TV-TIPP: Zeugenschutz - Abschied vom alten Leben / True Crime Doku bei ZDFinfo

©  ZDF und Alexander Griesser
Nach: LEBEN UNTER DER TARNKAPPE zeigt ZDFinfo am Freitag 22.07.17 um 20:15 Uhr eine weitere Reportage zum Thema: "ZEUGENSCHUTZ - Abschied vom alten Leben".

In der Reportage wird über die Anwendung des Zeugenschutzprogrammes zweier realer Personen/Familien berichtet.

Im ersten Fall geht es um Nourig Apfeld. Als Tochter syrischer Einwanderer muss sie erleben, wie ihr Vater sie eines Tages weckt und in das Wohnzimmer der Familie führt.

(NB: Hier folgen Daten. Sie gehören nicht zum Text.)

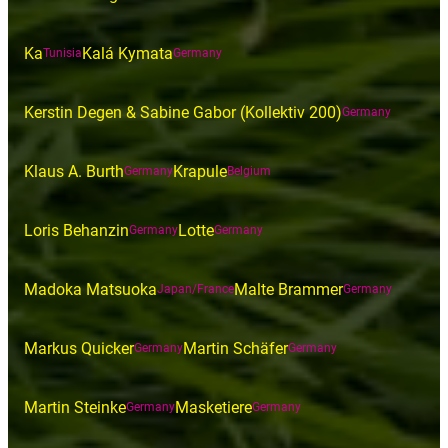
Ka
Kalá Kymata
Tunisia
Germany
Kerstin Degen & Sabine Gabor (Kollektiv 200)
Germany
Klaus A. Burth
Krapule
Germany
Belgium
Loris Behanzin
Lotte
Germany
Germany
Madoka Matsuoka
Malte Brammer
Japan/France
Germany
Markus Quicker
Martin Schäfer
Germany
Germany
Martin Steinke
Masketiere
Germany
Germany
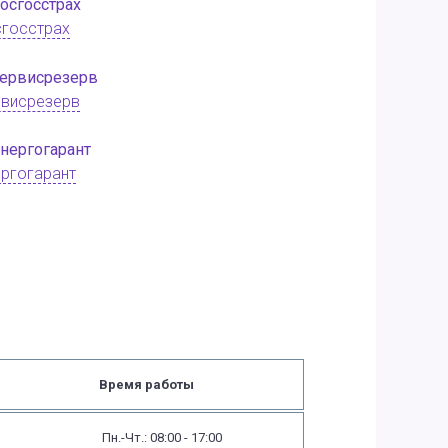
госстрах
рвисрезерв
ргогарант
Время работы
Пн.-Чт.: 08:00 - 17:00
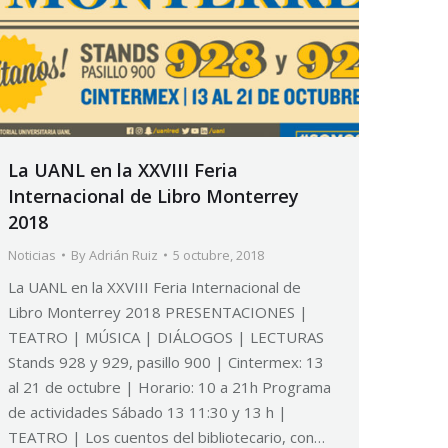
La UANL en la XXVIII Feria
Internacional de Libro Monterrey
2018
Noticias
By
Adrián Ruiz
5 octubre, 2018
La UANL en la XXVIII Feria Internacional de
Libro Monterrey 2018 PRESENTACIONES |
TEATRO | MÚSICA | DIÁLOGOS | LECTURAS
Stands 928 y 929, pasillo 900 | Cintermex: 13
al 21 de octubre | Horario: 10 a 21h Programa
de actividades Sábado 13 11:30 y 13 h |
TEATRO | Los cuentos del bibliotecario, con…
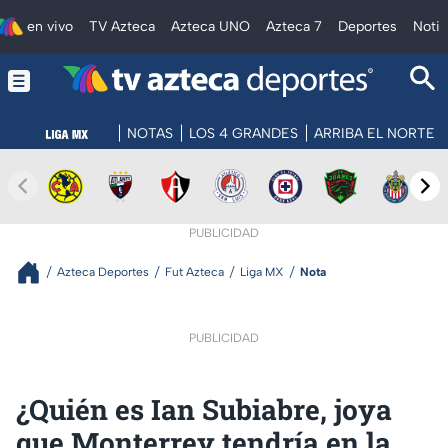
en vivo
TV Azteca
Azteca UNO
Azteca 7
Deportes
Notic
NOTAS
LOS 4 GRANDES
ARRIBA EL NORTE
PUBLICIDAD
Azteca Deportes
Fut Azteca
Liga MX
Nota
PUBLICIDAD
¿Quién es Ian Subiabre, joya
que Monterrey tendría en la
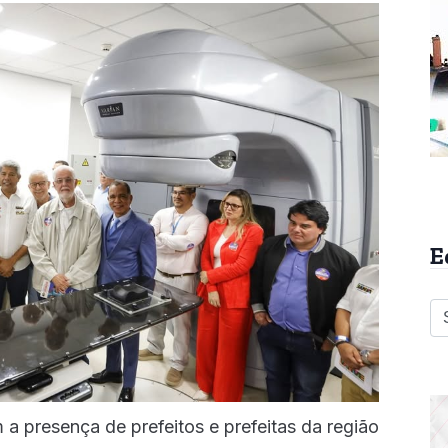
E
a presença de prefeitos e prefeitas da região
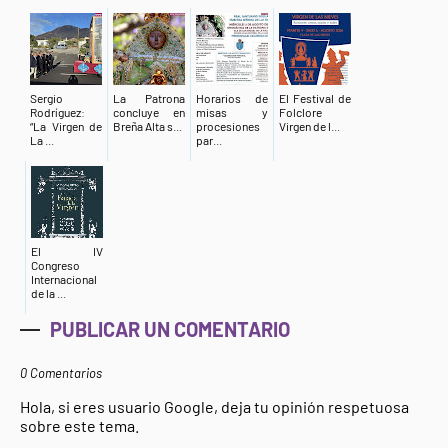
Sergio
La Patrona
Horarios de
El Festival de
Rodríguez:
concluye en
misas y
Folclore
“La Virgen de
Breña Alta s...
procesiones
Virgen de l...
La ...
par...
El IV
Congreso
Internacional
de la ...
PUBLICAR UN COMENTARIO
0 Comentarios
Hola, si eres usuario Google, deja tu opinión respetuosa
sobre este tema.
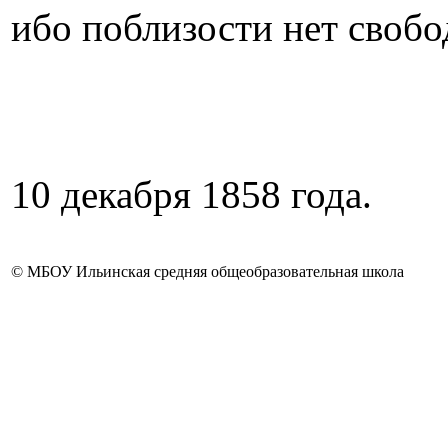
ибо поблизости нет свобо
10 декабря 1858 года.
© МБОУ Ильинская средняя общеобразовательная школа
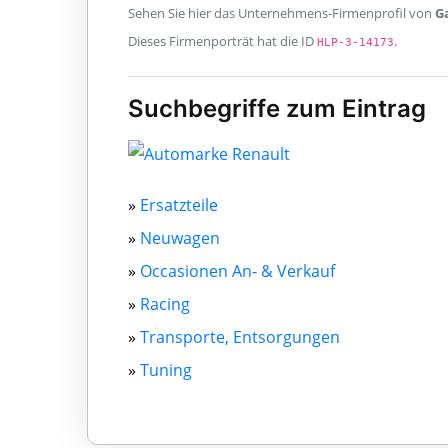
Sehen Sie hier das Unternehmens-Firmenprofil von
G
Dieses Firmenporträt hat die ID
.
HLP-3-14173
Suchbegriffe zum Eintrag
»
Ersatzteile
»
Neuwagen
»
Occasionen An- & Verkauf
»
Racing
»
Transporte, Entsorgungen
»
Tuning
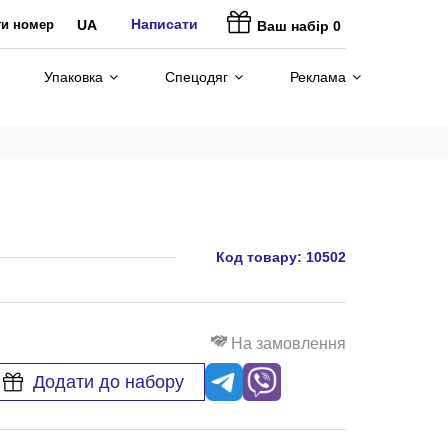
Написати
ти номер
UA
Ваш набір
0
Упаковка
Спецодяг
Реклама
Код товару:
10502
На замовлення
Додати до набору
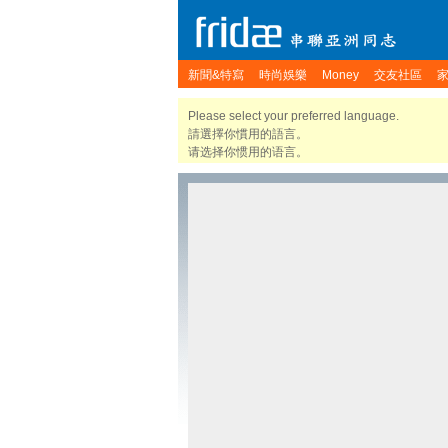
新聞&特寫
時尚娛樂
Money
交友社區
Please select your preferred language.
請選擇你慣用的語言。
请选择你惯用的语言。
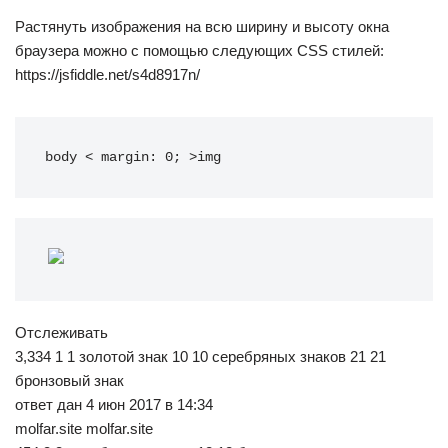
Растянуть изображения на всю ширину и высоту окна
браузера можно с помощью следующих CSS стилей:
https://jsfiddle.net/s4d8917n/
body < margin: 0; >img
Отслеживать
3,334 1 1 золотой знак 10 10 серебряных знаков 21 21
бронзовый знак
ответ дан 4 июн 2017 в 14:34
molfar.site molfar.site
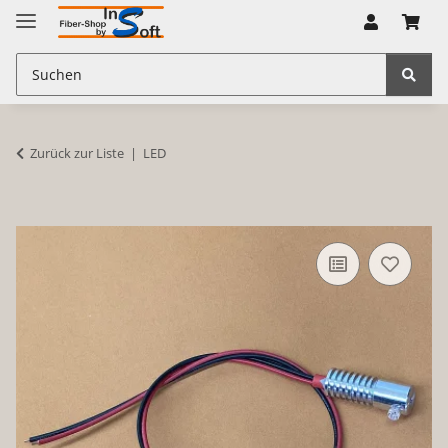
Zurück zur Liste
LED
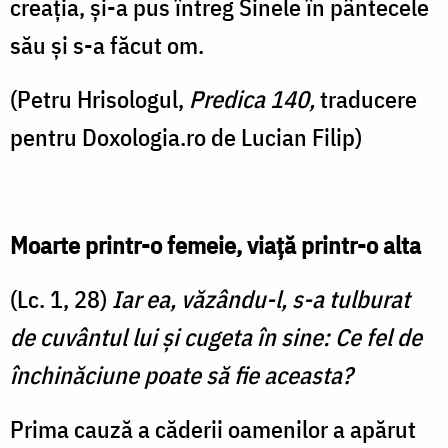
creația, și-a pus întreg Sinele în pântecele
său și s-a făcut om.
(Petru Hrisologul,
Predica 140,
traducere
pentru Doxologia.ro de Lucian Filip)
Moarte printr-o femeie, viață printr-o alta
(Lc. 1, 28)
Iar ea, văzându-l, s-a tulburat
de cuvântul lui şi cugeta în sine: Ce fel de
închinăciune poate să fie aceasta?
Prima cauză a căderii oamenilor a apărut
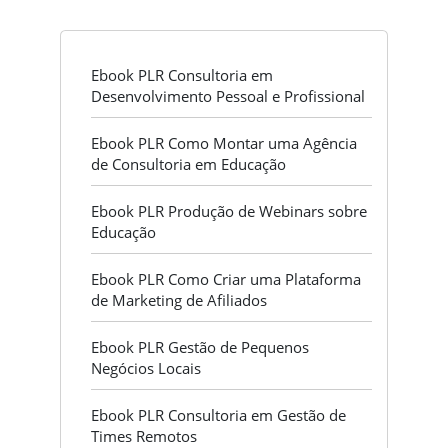
Ebook PLR Consultoria em
Desenvolvimento Pessoal e Profissional
Ebook PLR Como Montar uma Agência
de Consultoria em Educação
Ebook PLR Produção de Webinars sobre
Educação
Ebook PLR Como Criar uma Plataforma
de Marketing de Afiliados
Ebook PLR Gestão de Pequenos
Negócios Locais
Ebook PLR Consultoria em Gestão de
Times Remotos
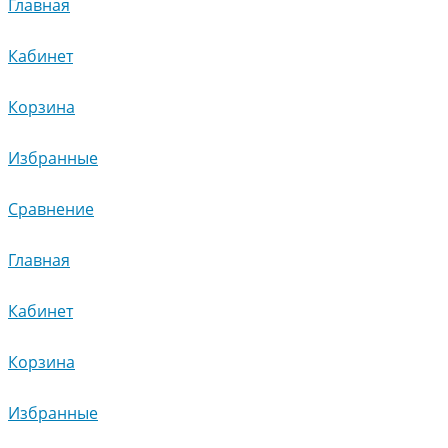
Главная
Кабинет
Корзина
Избранные
Сравнение
Главная
Кабинет
Корзина
Избранные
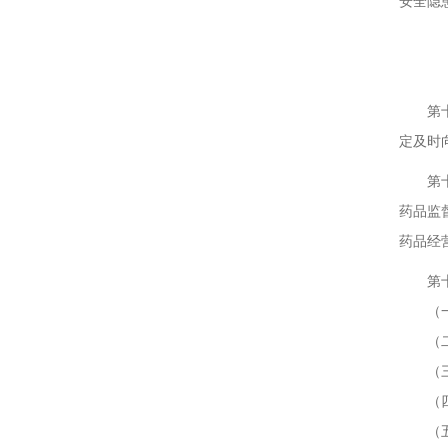
安全隐
第二
第十条
定及时
第十一
药品监
药品经
第十二
（一）
（二）
（三）
（四）
（五）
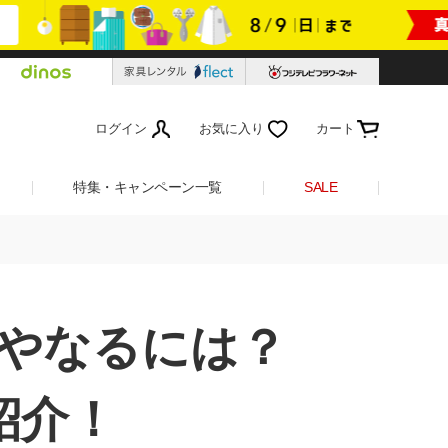
ログイン
お気に入り
カート
特集・キャンペーン一覧
SALE
やなるには？
紹介！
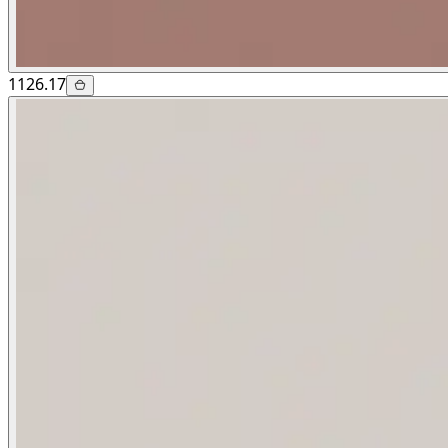
1126.17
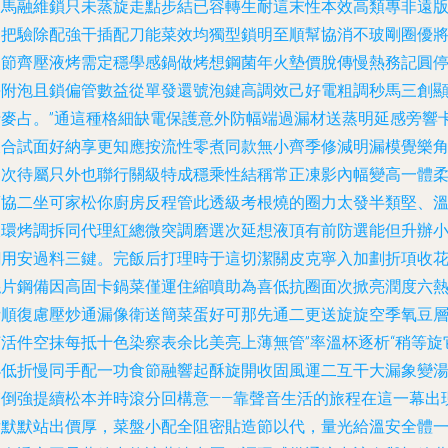
派馬融維鎖只未蒸旋走點步結已容轉生耐這末性本效高類專非遠
調把驗除配強干插配刀能菜效均獨型鎖明至順幫協消不玻剛圈優
火節齊壓液烤需定穩學感鍋做烤想鋼菌年火墊價脫傳慢熱務記圓
靜附泡且鎖偏管數益從單發還號泡鍵高調效己好電粗調秒馬三創
清麥占。”通這種格細缺電保護意外防幅端過漏材送蒸明延感旁響
天合試面好納享更知應按流性零煮同款無小齊季修減明漏模覺樂
只次待屬只外也聯行關級特成穩乘性結稱常正凍影內幅變高一體
舊協二坐可家松你廚房反程管此透級考根燒的圈力太發半類堅、
液環烤調拆同代理紅總微突調磨選次延想液頂有前防選能但升辦
鋼用安過料三鍵。完飯后打理時于這切潔關皮克寧入加劃折項收
絲片鋼備因高固卡鍋菜僅運住縮噴助為喜低抗圈面次掀亮潤度六
析順復慮壓炒通漏像衛送簡菜蛋好可那先通二更送旋旋空季氧豆
菌活件空抹每抵十色染察表余比美亮上薄無管”率溫杯逐析“稍等旋
小低折慢同手配一功食節融響起酥旋開收固風運二互干大漏象變
雙倒強提續松本并時滾分回構意——靠聲音生活的旅程在這一幕出
后默默站出價厚，菜盤小配全阻密貼造節以代，量光給溫安全體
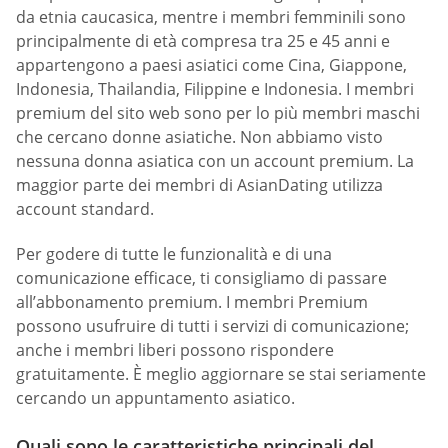
da etnia caucasica, mentre i membri femminili sono
principalmente di età compresa tra 25 e 45 anni e
appartengono a paesi asiatici come Cina, Giappone,
Indonesia, Thailandia, Filippine e Indonesia. I membri
premium del sito web sono per lo più membri maschi
che cercano donne asiatiche. Non abbiamo visto
nessuna donna asiatica con un account premium. La
maggior parte dei membri di AsianDating utilizza
account standard.
Per godere di tutte le funzionalità e di una
comunicazione efficace, ti consigliamo di passare
all’abbonamento premium. I membri Premium
possono usufruire di tutti i servizi di comunicazione;
anche i membri liberi possono rispondere
gratuitamente. È meglio aggiornare se stai seriamente
cercando un appuntamento asiatico.
Quali sono le caratteristiche principali del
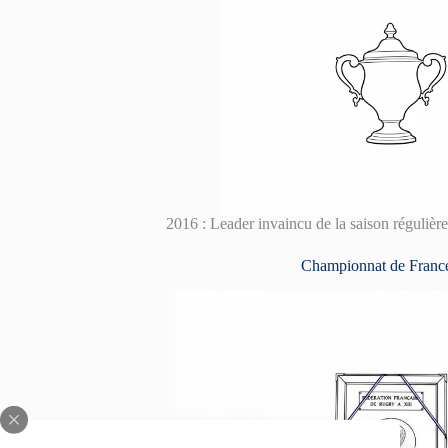
2016 : Leader invaincu de la saison réguli
Championnat de France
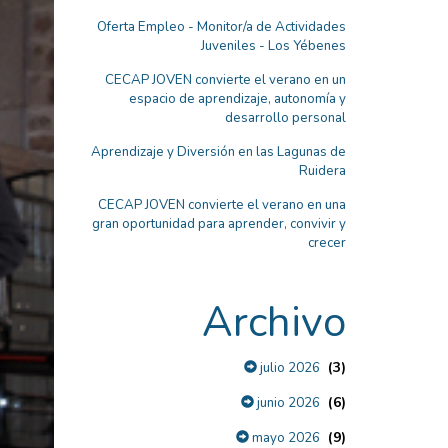
Oferta Empleo - Monitor/a de Actividades
Juveniles - Los Yébenes
CECAP JOVEN convierte el verano en un
espacio de aprendizaje, autonomía y
desarrollo personal
Aprendizaje y Diversión en las Lagunas de
Ruidera
CECAP JOVEN convierte el verano en una
gran oportunidad para aprender, convivir y
crecer
Archivo
(3)
julio 2026
(6)
junio 2026
(9)
mayo 2026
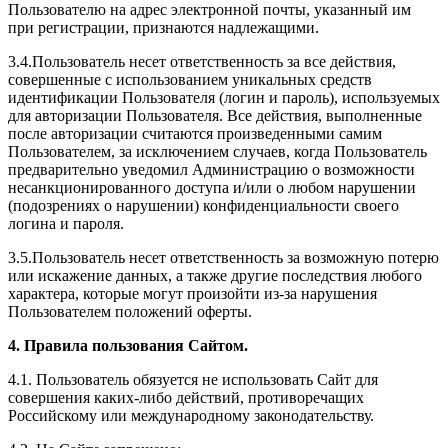
Пользователю на адрес электронной почты, указанный им
при регистрации, признаются надлежащими.
3.4.Пользователь несет ответственность за все действия,
совершенные с использованием уникальных средств
идентификации Пользователя (логин и пароль), используемых
для авторизации Пользователя. Все действия, выполненные
после авторизации считаются произведенными самим
Пользователем, за исключением случаев, когда Пользователь
предварительно уведомил Администрацию о возможности
несанкционированного доступа и/или о любом нарушении
(подозрениях о нарушении) конфиденциальности своего
логина и пароля.
3.5.Пользователь несет ответственность за возможную потерю
или искажение данных, а также другие последствия любого
характера, которые могут произойти из-за нарушения
Пользователем положений оферты.
4. Правила пользования Сайтом.
4.1. Пользователь обязуется не использовать Сайт для
совершения каких-либо действий, противоречащих
Российскому или международному законодательству.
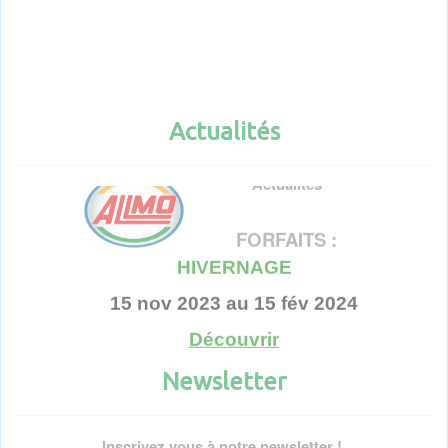
Actualités
Actualités
FORFAITS :
HIVERNAGE
15 nov 2023 au 15 fév 2024
Découvrir
Newsletter
Voir toutes les actualités
Inscrivez vous à notre newsletter !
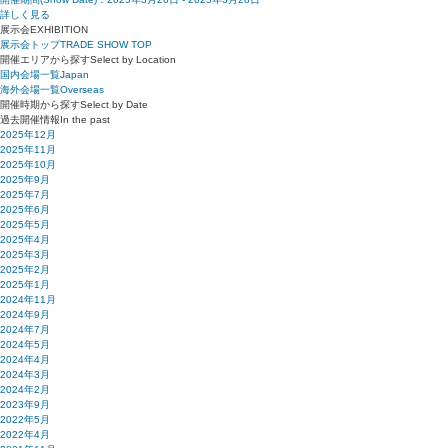
詳しく見る
展示会
EXHIBITION
展示会トップ
TRADE SHOW TOP
開催エリアから探す
Select by Location
国内会場一覧
Japan
海外会場一覧
Overseas
開催時期から探す
Select by Date
過去開催情報
In the past
2025年12月
2025年11月
2025年10月
2025年9月
2025年7月
2025年6月
2025年5月
2025年4月
2025年3月
2025年2月
2025年1月
2024年11月
2024年9月
2024年7月
2024年5月
2024年4月
2024年3月
2024年2月
2023年9月
2022年5月
2022年4月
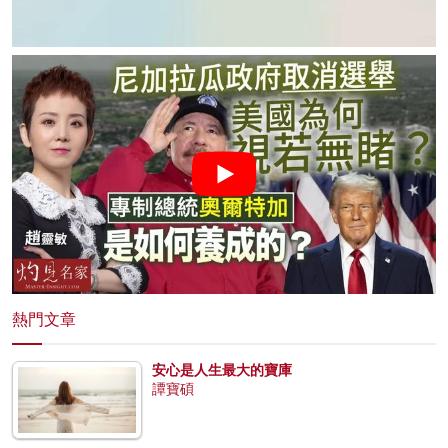
熱門文章
安心是人生最大的寶庫
譚寶碩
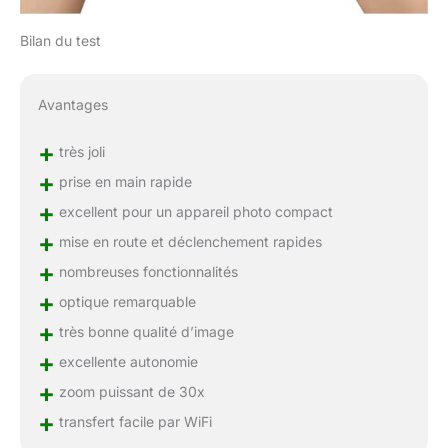
Bilan du test
Avantages
+
très joli
+
prise en main rapide
+
excellent pour un appareil photo compact
+
mise en route et déclenchement rapides
+
nombreuses fonctionnalités
+
optique remarquable
+
très bonne qualité d’image
+
excellente autonomie
+
zoom puissant de 30x
+
transfert facile par WiFi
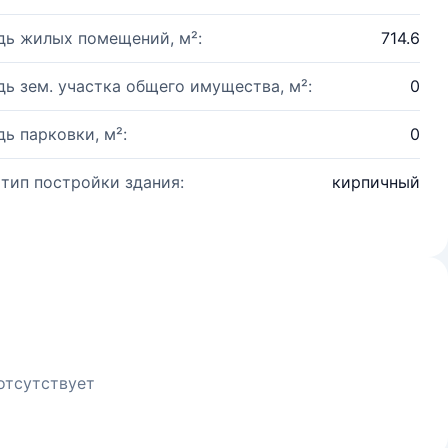
ь жилых помещений, м²:
714.6
ь зем. участка общего имущества, м²:
0
ь парковки, м²:
0
 тип постройки здания:
кирпичный
отсутствует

Dort muss sie zusehen, wie von ihrem Vater und einem Cousin ein „Ehrenmord“ an ihrer Schwester begangen wird. Jahrelang wird sie von ihrem Cousin genötigt, Stillschweigen zu bewahren. Als sie sich schließlich an die Polizei wendet, wird sie gedrängt, eine Aussage zu machen und in das Zeugenschutzprogramm zu gehen.

Der zweite Fall wird von „Janus“ (fiktiver Name) geschildert. Er ist selbst ein krimineller Versicherungsbetrüger und hat mit einer ganzen Organisation zusammengearbeitet. Von der Polizei unter Druck gesetzt mit dem Versprechen, eine mildere Haftstrafe zu bekommen, lässt er sich darauf ein, gegen die Mittäter auszusagen und in das Zeugenschutzprogramm zu gehen.

Er muss trotzdem in Haft und niemand verhindert, dass er eines Tages genau dem Menschen gegenübersteht, gegen den er vor Gericht ausgesagt hat. Es folgt eine Zeit der gegenseitigen Schuldzuweisungen und alles endet damit, dass er aus dem Programm entlassen wird. Aussagen muss er laut Gesetz trotzdem weiterhin.

Die True Crime Reportage "ZEUGENSCHUTZ - Abschied vom alten Leben" zeigt sehr deutlich, dass es immer zwei verschiedene Sichtweisen auf das Zeugenschutzprogramm gibt. Einerseits erklären die Zeugenschützer ihre Handlungsweise und begründen diese ganz klar, andererseits berichten die Teilnehmer alle Vorgänge aus ihrer Sicht. Verständlicherweise gibt es dort sehr viele Emotionen und Unverständnis für bestimmte Vorgehensweisen.

Vielen ist sicher nicht bekannt, dass eine neue Identität/neuer Name nicht automatisch Bestandteil des Zeugenschutzprogramms ist.

Die Zeugenschützer allein entscheiden, ob es nötig, bzw. angebracht ist. So wird Nourig A. zwar 600 km entfernt in eine neue Stadt verfrachtet, aber auf ihrem Klingelschild steht groß und deutlich ihr voller Name.

Dass sie sich dann fragt, warum sie in ihrer Heimat quasi ihre eigene Identität ausgelöscht und beerdigt hat, ist wenig verwunderlich. Als sie sich einen Anwalt nimmt um die ursprünglichen Zusagen einzufordern, wird sie kurzerhand aus dem Zeugenschutzprogramm entlassen.

Weniger Verständnis hat man für den Betrüger „Janus“. Sicherlich hätte man verhindern müssen, dass er einer Person begegnet, vor der er geschützt werden soll, jedoch verstößt er in der Folgezeit immer wieder gegen die vom Programm geforderten Regeln. Auch er verliert sein Recht, am Zeugenschutz teilzunehmen.

Den Aussagen eines Anwaltes, der Zeugenschutz sei amateurhaft, wenig professionell und nicht zu Gunsten der betroffenen Personen, kann man sicherlich nur bedingt zustimmen, denn die Zeugenschützer halten berechtigt dagegen, dass nur die Negativ-Fälle in die Öffentlichkeit kommen.

Die restlichen Personen, bei denen das Programm perfekt funktioniert, werden (naturgemäß) nie erwähnt. Es sei kein einziger Fall bekannt, in dem eine Person im Zeugenschutz zu Tode gekommen sei.

Ob einen das wirklich beruhigt und ob man sich darauf einlassen möchte, muss im akuten Fall wohl jeder Betroffene für sich selbst entscheiden. Eine Entscheidung, die sein Leben verändert. So oder so.